Bis der letzte Käfig leer ist!

vom TIF-Kollektiv


Kraftvoll, bestimmt und friedlich: Am 29. Juni 2019 demonstrierten rund 400 Aktivist*innen für die Abschaffung der Nutztierhaltung. Erstmals gab es vor der Demo einen Tierrechtsmarkt mit Infoständen zur Massentierhaltung oder Merchandise zur Finanzierung von Kampagnen.

Es bleibt eine Herausforderung, die Schweizer Tierrechtsbewegung zu mobilisieren. Trotz der boomenden veganen Bewegung wachsen die schweizweiten Demos bisher nur in der Zahl, nicht jedoch in der Grösse. Die Gründe dafür sind vielfältig: manchen sind die Demos zu «radikal», anderen zu laut oder wiederum anderen zu wenig effektiv.
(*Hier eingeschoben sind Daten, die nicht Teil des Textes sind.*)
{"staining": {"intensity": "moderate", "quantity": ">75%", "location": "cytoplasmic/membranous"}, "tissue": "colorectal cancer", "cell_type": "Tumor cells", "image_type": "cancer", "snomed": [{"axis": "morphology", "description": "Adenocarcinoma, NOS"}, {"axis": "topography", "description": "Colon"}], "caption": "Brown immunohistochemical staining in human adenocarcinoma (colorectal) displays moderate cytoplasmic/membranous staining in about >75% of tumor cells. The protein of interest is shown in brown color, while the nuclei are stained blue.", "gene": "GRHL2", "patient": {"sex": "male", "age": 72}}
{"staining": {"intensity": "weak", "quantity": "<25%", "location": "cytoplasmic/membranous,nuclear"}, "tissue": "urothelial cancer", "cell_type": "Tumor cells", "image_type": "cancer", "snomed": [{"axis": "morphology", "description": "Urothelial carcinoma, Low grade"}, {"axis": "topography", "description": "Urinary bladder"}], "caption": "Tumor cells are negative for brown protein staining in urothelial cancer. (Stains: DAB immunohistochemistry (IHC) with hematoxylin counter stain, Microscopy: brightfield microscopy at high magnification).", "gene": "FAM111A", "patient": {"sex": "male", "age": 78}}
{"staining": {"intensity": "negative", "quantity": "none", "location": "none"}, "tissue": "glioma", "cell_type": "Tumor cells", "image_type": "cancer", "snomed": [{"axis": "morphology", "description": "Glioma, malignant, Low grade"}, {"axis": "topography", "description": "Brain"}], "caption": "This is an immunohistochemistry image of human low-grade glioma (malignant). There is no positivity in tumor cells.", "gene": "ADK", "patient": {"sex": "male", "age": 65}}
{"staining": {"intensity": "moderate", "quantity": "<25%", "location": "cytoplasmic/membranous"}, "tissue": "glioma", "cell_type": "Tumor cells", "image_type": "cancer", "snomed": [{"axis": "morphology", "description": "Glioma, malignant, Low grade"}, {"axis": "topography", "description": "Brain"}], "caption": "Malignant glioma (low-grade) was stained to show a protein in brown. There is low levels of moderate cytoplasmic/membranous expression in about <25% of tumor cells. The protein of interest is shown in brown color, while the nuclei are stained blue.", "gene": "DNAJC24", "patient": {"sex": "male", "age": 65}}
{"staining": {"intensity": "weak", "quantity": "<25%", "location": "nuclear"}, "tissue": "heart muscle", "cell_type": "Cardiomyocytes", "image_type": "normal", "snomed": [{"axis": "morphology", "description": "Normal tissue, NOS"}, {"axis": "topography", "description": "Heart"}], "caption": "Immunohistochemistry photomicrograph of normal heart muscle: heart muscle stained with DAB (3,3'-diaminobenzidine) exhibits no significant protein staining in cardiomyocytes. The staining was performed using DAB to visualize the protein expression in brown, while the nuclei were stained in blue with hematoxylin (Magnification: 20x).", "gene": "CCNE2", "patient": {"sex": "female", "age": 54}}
Dies obwohl der Strassenprotest zu den wichtigsten Methoden jeder sozialen Bewegung gehört. Um mehr Leute ansprechen zu können, wurde diesmal ein Tierrechtsmarkt organisiert. Die Stände von beispielsweise Zürich Animal Save, Das Tier und Wir, Falafel Fun, Grüner Gaumen, Animal Rights Marc sowie der Tierrechtsorganisation Tier im Fokus (TIF) boten kritische Infos zur Schweizer Nutztierhaltung oder veganen Food und Drinks an.

Um 13 Uhr füllte sich langsam der Waisenhausplatz in Bern und die Demo begann. Organisatorin der Demo war die TIF. Der Umzug führte quer durch die Altstadt bis zum Rathausplatz und wieder zurück. Auf dem Rückweg passierten die Teilnehmer*innen Kramgasse und Kornhausplatz, wo besonders viele Passant*innen erreichten wurden.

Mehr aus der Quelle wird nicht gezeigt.